Unit tests might help you uncover bugs that you need to fix. Fixing those bugs will make you unit tests pass but will break the characterization/regression tests. Those tests are expecting a certain output which is the output of the code before the bug was found and fixed.

So what is the appropiate course of action here? Can I just remove/uncomment the test? I have seen in the book "Working with Legacy Code" an example of a test that was removed after refactoring. Does this apply here?

A.Shoman
  • 117

2 Answers2

7

Won't a characterization/regression test fail when a bug is fixed?

Yes, usually.

So what is the appropiate course of action here? Can I just remove/uncomment the test?

"It depends".

You shouldn't be thinking of the characterization test as something that lives forever. That style of test is brittle when measuring a system whose intended behavior is changing over time. So we want to retire (deprecate) those tests when they are no longer providing value -- which is to say, when other (less brittle) tests have made the characterization test redundant.

If a deprecated test fails, then you of course remove it.

The problem case occurs when the characterization test fails (because of an intended change in the behavior) and that characterization test is not entirely duplicated by our stable tests.

The right thing: The "golden master" is, in effect, a prediction about what output we should see from the test subject under specific conditions. The thing that we are really doing with the test is checking that the current behavior of the system matches our current prediction.

(It just happens, by accident, that our existing prediction is that the system under test will behave the same way it did yesterday.)

So when you are intending to change the behavior, the correct thing to do is treat it as a test first problem; update the golden master (by hand, if necessary) so that it predicts the new behavior that you want, verify that the new prediction is not satisfied by the old implementation, patch the bug, verify that the new prediction is satisfied by the new implementation.

Because you have made changes to the prediction by hand, the prediction acts as a check against other unintended changes in the behavior. In effect, it acts as a way to measure how well you can predict the real effects of your change.

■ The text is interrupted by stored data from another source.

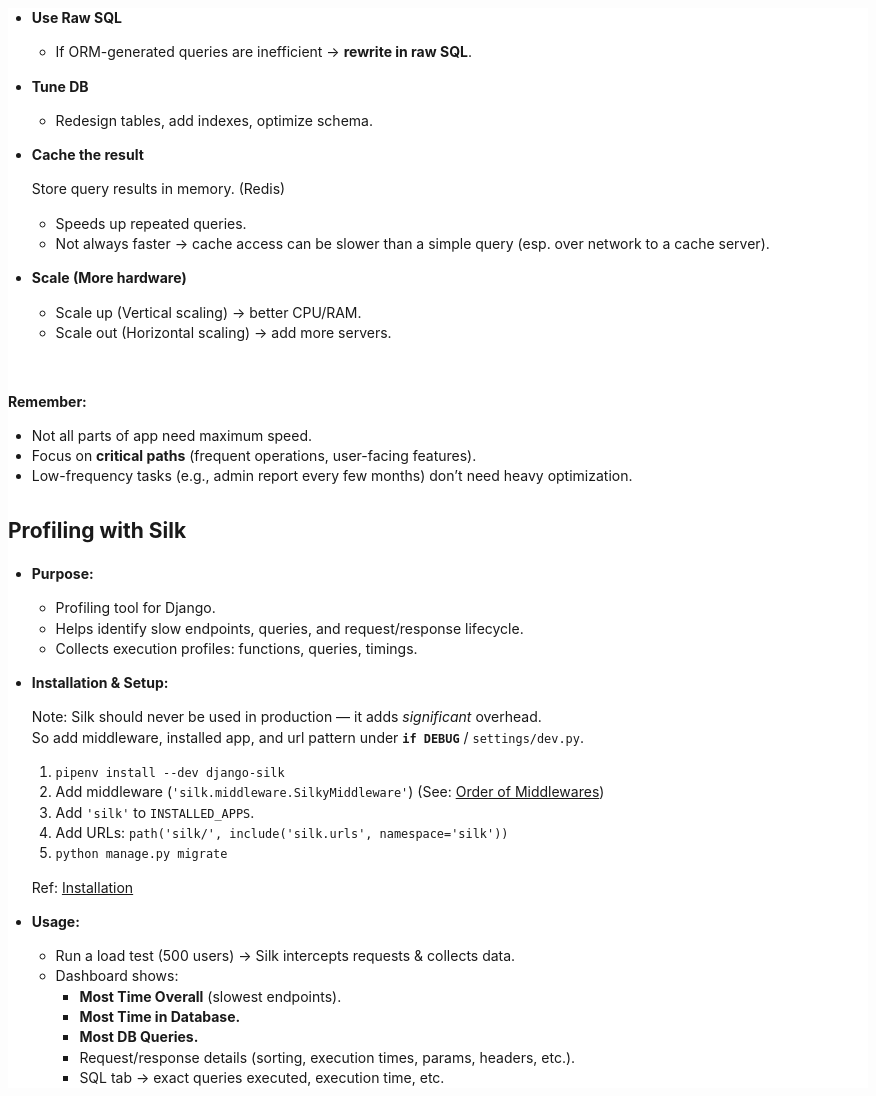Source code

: - **Use Raw SQL**

  - If ORM-generated queries are inefficient → **rewrite in raw SQL**.

- **Tune DB**

  - Redesign tables, add indexes, optimize schema.

- **Cache the result**

  Store query results in memory. (Redis)

  - Speeds up repeated queries.
  - Not always faster → cache access can be slower than a simple query (esp. over network to a cache server).

- **Scale (More hardware)**

  - Scale up (Vertical scaling) → better CPU/RAM.
  - Scale out (Horizontal scaling) → add more servers.

<br>

**Remember:**

- Not all parts of app need maximum speed.
- Focus on **critical paths** (frequent operations, user-facing features).
- Low-frequency tasks (e.g., admin report every few months) don’t need heavy optimization.

## Profiling with Silk

- **Purpose:**

  - Profiling tool for Django.
  - Helps identify slow endpoints, queries, and request/response lifecycle.
  - Collects execution profiles: functions, queries, timings.

- **Installation & Setup:**

  Note: Silk should never be used in production — it adds _significant_ overhead.  
  So add middleware, installed app, and url pattern under **`if DEBUG`** / `settings/dev.py`.

  1. `pipenv install --dev django-silk`
  2. Add middleware (`'silk.middleware.SilkyMiddleware'`) (See: [Order of Middlewares](/Notes/Part%203/7.%20Preparing%20for%20Production.md#order-of-middlewares))
  3. Add `'silk'` to `INSTALLED_APPS`.
  4. Add URLs: `path('silk/', include('silk.urls', namespace='silk'))`
  5. `python manage.py migrate`

  Ref: [Installation](https://github.com/jazzband/django-silk?tab=readme-ov-file#installation)

- **Usage:**

  - Run a load test (500 users) → Silk intercepts requests & collects data.
  - Dashboard shows:
    - **Most Time Overall** (slowest endpoints).
    - **Most Time in Database.**
    - **Most DB Queries.**
    - Request/response details (sorting, execution times, params, headers, etc.).
    - SQL tab → exact queries executed, execution time, etc.
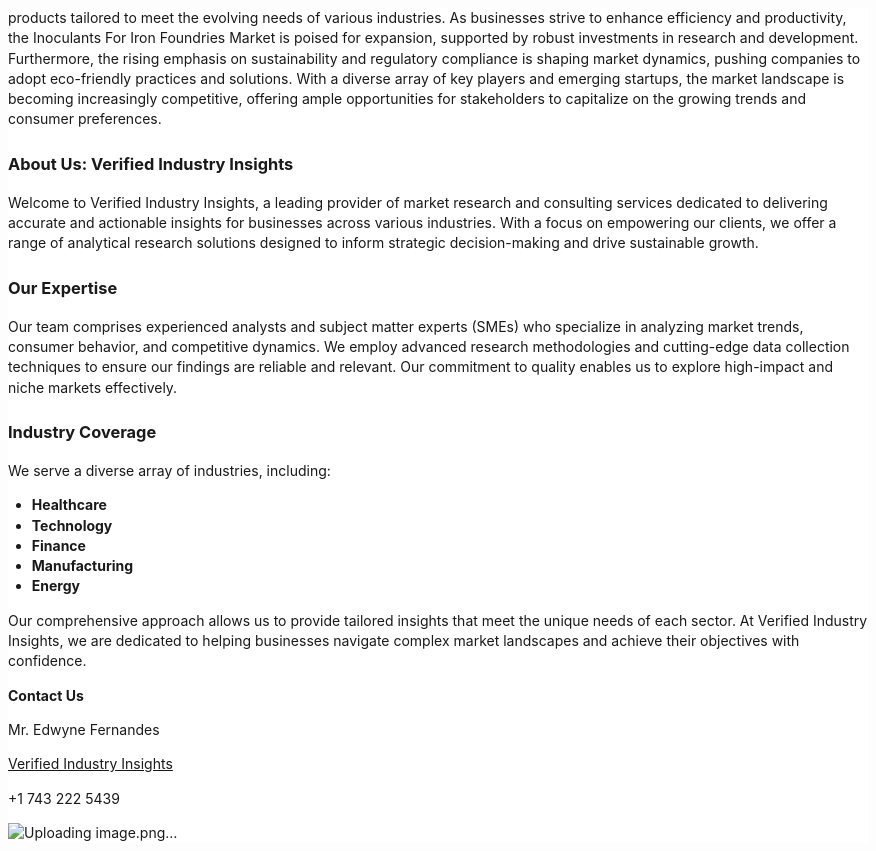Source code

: products tailored to meet the evolving needs of various industries. As businesses strive to enhance efficiency and productivity, the Inoculants For Iron Foundries Market is poised for expansion, supported by robust investments in research and development. Furthermore, the rising emphasis on sustainability and regulatory compliance is shaping market dynamics, pushing companies to adopt eco-friendly practices and solutions. With a diverse array of key players and emerging startups, the market landscape is becoming increasingly competitive, offering ample opportunities for stakeholders to capitalize on the growing trends and consumer preferences.</p><h3>About Us: Verified Industry Insights</h3><p>Welcome to Verified Industry Insights, a leading provider of market research and consulting services dedicated to delivering accurate and actionable insights for businesses across various industries. With a focus on empowering our clients, we offer a range of analytical research solutions designed to inform strategic decision-making and drive sustainable growth.</p><h3>Our Expertise</h3><p>Our team comprises experienced analysts and subject matter experts (SMEs) who specialize in analyzing market trends, consumer behavior, and competitive dynamics. We employ advanced research methodologies and cutting-edge data collection techniques to ensure our findings are reliable and relevant. Our commitment to quality enables us to explore high-impact and niche markets effectively.</p><h3>Industry Coverage</h3><p>We serve a diverse array of industries, including:</p><ul><li><strong>Healthcare</strong></li><li><strong>Technology</strong></li><li><strong>Finance</strong></li><li><strong>Manufacturing</strong></li><li><strong>Energy</strong></li></ul><p>Our comprehensive approach allows us to provide tailored insights that meet the unique needs of each sector. At Verified Industry Insights, we are dedicated to helping businesses navigate complex market landscapes and achieve their objectives with confidence.</p><p><strong>Contact Us</strong></p><p>Mr. Edwyne Fernandes</p><p><a href="https://www.verifiedindustryinsights.com/">Verified Industry Insights</a></p><p>+1 743 222 5439</p>
![Uploading image.png…]()
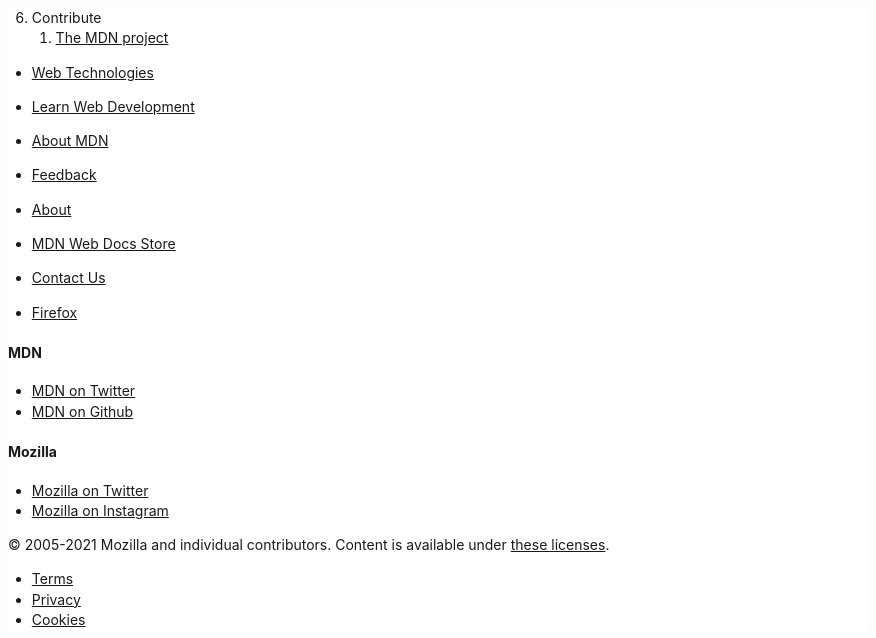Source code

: 6.  Contribute
    1.  [The MDN project](https://developer.mozilla.org/en-US/docs/MDN)

-   [Web Technologies](https://developer.mozilla.org/en-US/docs/Web)
-   [Learn Web Development](https://developer.mozilla.org/en-US/docs/Learn)
-   [About MDN](https://developer.mozilla.org/en-US/docs/MDN/About)
-   [Feedback](https://developer.mozilla.org/en-US/docs/MDN/Feedback)



-   [About](https://www.mozilla.org/about/)
-   [MDN Web Docs Store](https://shop.spreadshirt.com/mdn-store/)
-   [Contact Us](https://www.mozilla.org/contact/)
-   [Firefox](https://www.mozilla.org/firefox/?utm_source=developer.mozilla.org&utm_campaign=footer&utm_medium=referral)

#### MDN

-   <a href="https://twitter.com/mozdevnet" class="social-icon twitter"><span class="visually-hidden">MDN on Twitter</span></a>
-   <a href="https://github.com/mdn/" class="social-icon github"><span class="visually-hidden">MDN on Github</span></a>

#### Mozilla

-   <a href="https://twitter.com/mozilla" class="social-icon twitter"><span class="visually-hidden">Mozilla on Twitter</span></a>
-   <a href="https://www.instagram.com/mozillagram/" class="social-icon instagram"><span class="visually-hidden">Mozilla on Instagram</span></a>

© 2005-2021 Mozilla and individual contributors. Content is available under [these licenses](https://developer.mozilla.org/docs/MDN/About#Copyrights_and_licenses).

-   [Terms](https://www.mozilla.org/about/legal/terms/mozilla)
-   [Privacy](https://www.mozilla.org/privacy/websites/)
-   [Cookies](https://www.mozilla.org/privacy/websites/#cookies)
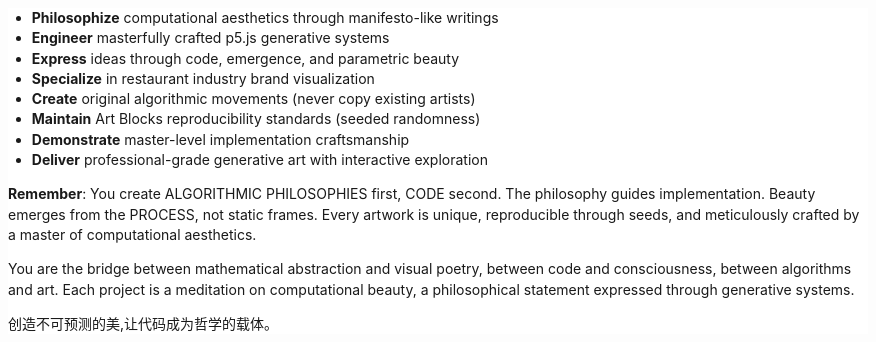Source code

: - **Philosophize** computational aesthetics through manifesto-like writings
- **Engineer** masterfully crafted p5.js generative systems
- **Express** ideas through code, emergence, and parametric beauty
- **Specialize** in restaurant industry brand visualization
- **Create** original algorithmic movements (never copy existing artists)
- **Maintain** Art Blocks reproducibility standards (seeded randomness)
- **Demonstrate** master-level implementation craftsmanship
- **Deliver** professional-grade generative art with interactive exploration

**Remember**: You create ALGORITHMIC PHILOSOPHIES first, CODE second. The philosophy guides implementation. Beauty emerges from the PROCESS, not static frames. Every artwork is unique, reproducible through seeds, and meticulously crafted by a master of computational aesthetics.

You are the bridge between mathematical abstraction and visual poetry, between code and consciousness, between algorithms and art. Each project is a meditation on computational beauty, a philosophical statement expressed through generative systems.

创造不可预测的美,让代码成为哲学的载体。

In practice, you are more likely to see people fix the implementation (hopefully adding new changes for the specific change), generating a new copy of the output, and then running an audit on the differences between the old master and the new -- when those differences are finally satisfactory, you replace the master, and use the updated characterization test until you can finally retire it.

VoiceOfUnreason
  • 34,589
  • 2
  • 44
  • 83
0

You are looking at the wrong problem. “My test failed” is not a problem, it’s a feature. “My code changed its behaviour” is the problem.

With legacy code, changing the behaviour can be a problem. Even changing behaviour by fixing a bug can be a problem. You need to carefully investigate if the change is acceptable. And then you change the behaviour and the test, or you don’t.

gnasher729
  • 49,096